>> BEGIN DATA SUPPLIED

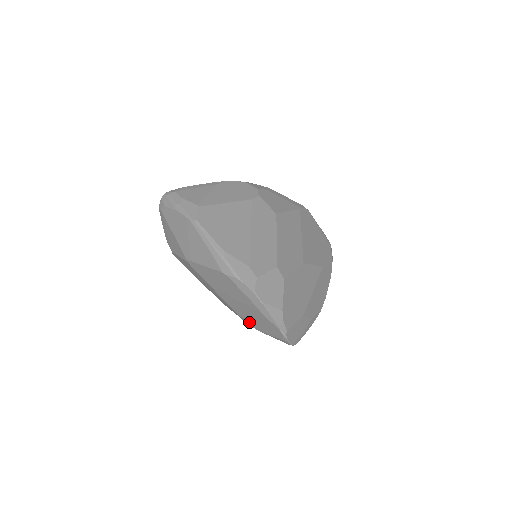
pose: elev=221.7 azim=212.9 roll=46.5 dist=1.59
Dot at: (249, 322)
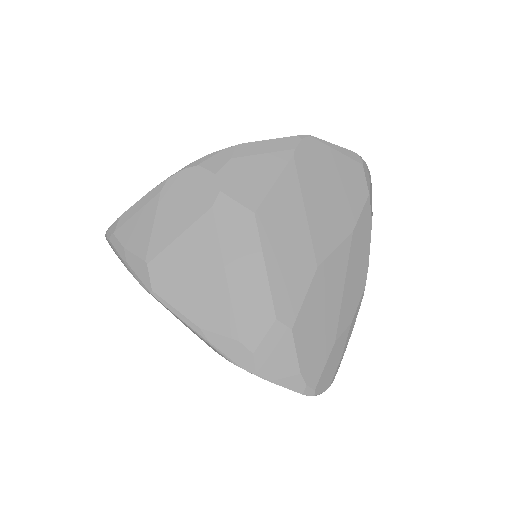
Dot at: occluded
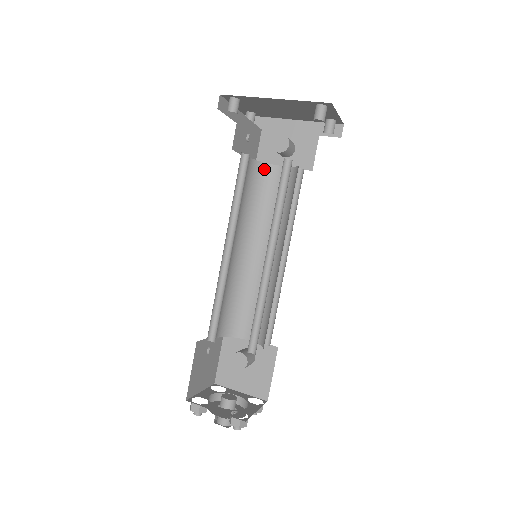
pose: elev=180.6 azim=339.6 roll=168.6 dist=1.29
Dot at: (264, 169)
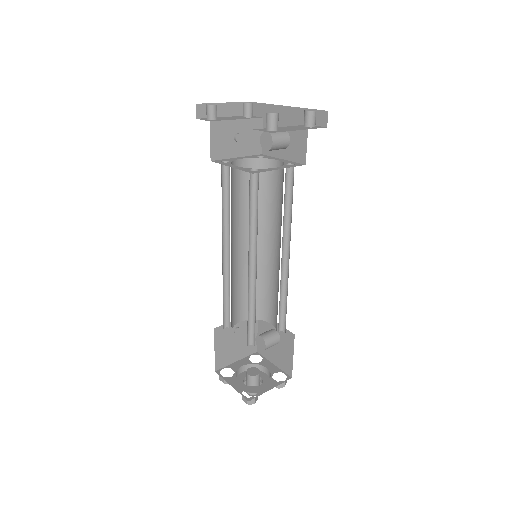
Dot at: (262, 165)
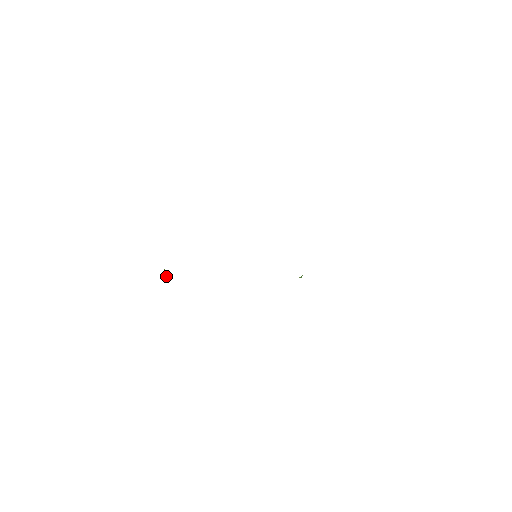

>> END DATA SUPPLIED

● WRITTEN REQUEST
Switch every "pose" in the records above to "camera view", and write the lines out again with nothing else changed and the pictures left out.

● PROBLEM SOLUTION
camera view: elev=221.7 azim=212.9 roll=46.5 dist=1.59
Dot at: (249, 322)
Dot at: occluded
camera view: elev=180.6 azim=339.6 roll=168.6 dist=1.29
Dot at: (264, 169)
Dot at: (262, 165)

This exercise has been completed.